Huawei UK spokesman Brewster said he regrets that the company's future in the UK "has become politicized".

"This is about US trade policy and not security," Brewster said. "Instead of levelling up the government is leveling down and we urge them to reconsider. We remain confident that the new US restrictions would not have affected the resilience or security of the products we supply to the UK."

Following the announcement of the ban, Assembly Research founder Matthew Howett, who oversaw an influential 2019 review of the potential impact of a Huawei boycott, wrote on Twitter: "I hope we at least get that US trade deal".

In Parliament on Tuesday, Dowden spoke on the Huawei ban "in the context of the United Kingdom's wider relationship with China".

"This government is clear eyed about China," he said. "What we want is a modern and mature relationship with China, based on mutual respect where we are able to speak frankly when we disagree, but also to work side by side with China on the issues where our interests converge."

24 469
gork

The poodle state has now admitted that the Great Satan pressure contributed to the ban. The alternatives of Ericsson and Nokia use Huawei technology anyway. But the bigotry is blatant.

Even western commentators have noted there is zero evidence and the last time the Great Satan blocked Huawei and ZTE, they admitted they only had suspicions. Then they extorted cash out of ZTE after they reneged on the JCPOA.

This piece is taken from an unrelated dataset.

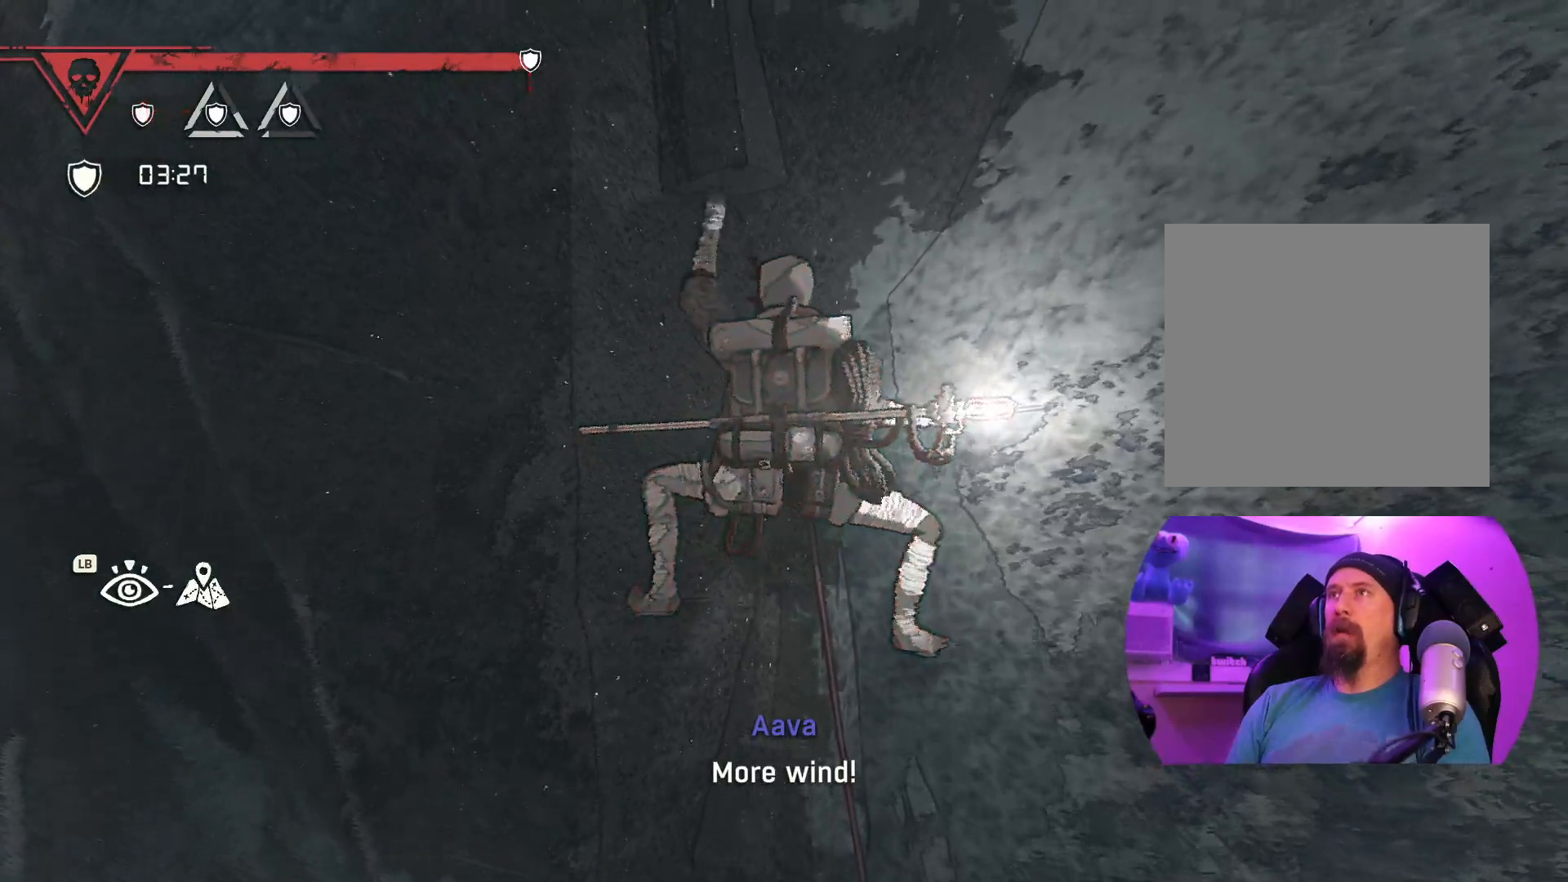
{"dt_ms": 500, "buttons": [], "left_stick": "up", "right_stick": "center", "events": [[67, "left_stick", "up"]]}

In protest, I've bought a Huawei smartphone and it's very good. You can imagine cave men fighting over it even though they wouldn't know what it was; it's THAT beautiful. You would never imagine the Great Satan or poodle manufacturing such a high quality product. Luckily the EMUI overlay seems to eradicate all the bugs in Android. I really wanted a Hongmeng o/s but the ban by Google seems to be fake and only Android is being offered.

Instead they make Boeing 737 MAX flying turds, Tesla self-crashing, self-immolating death pods and bug-ridden and REALLY crude Microkrap Windows.

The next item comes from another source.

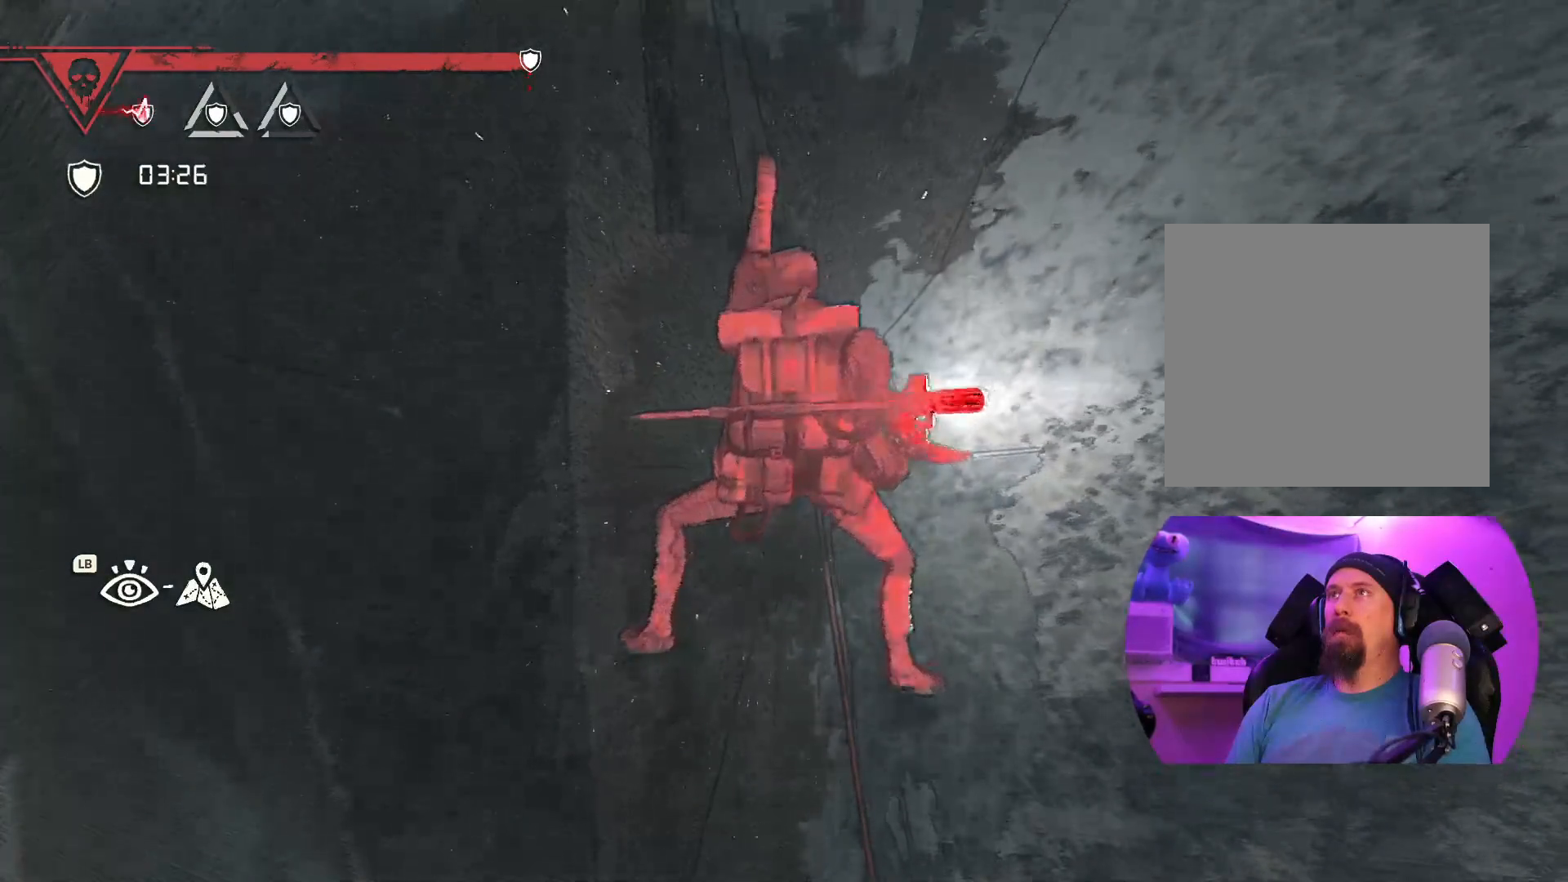
{"dt_ms": 500, "buttons": ["R1"], "left_stick": "center", "right_stick": "center", "events": [[67, "left_stick", "up-left"], [217, "left_stick", "center"], [383, "R1", "down"]]}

We know the poodle state couldn't give a Victoria Nuland about Hong Kong Chinese or Uighurs. It commits a war crime by selling arms to Saudi Arabia where two committees of their own goons & thugs claim there is "overwhelming" evidence of war crimes. They admitted only 120 unaccompanied minors from the war in Syria, which they started, into the land that they thieved and that's over ten years. They issued fake passports which were really just 6 month visas. Yet they now claim they'll accept 3m Hong Kong violent protesters.


wchao37

"In Parliament on Tuesday, Dowden spoke on the Huawei ban "in the context of the United Kingdom's wider relationship with China".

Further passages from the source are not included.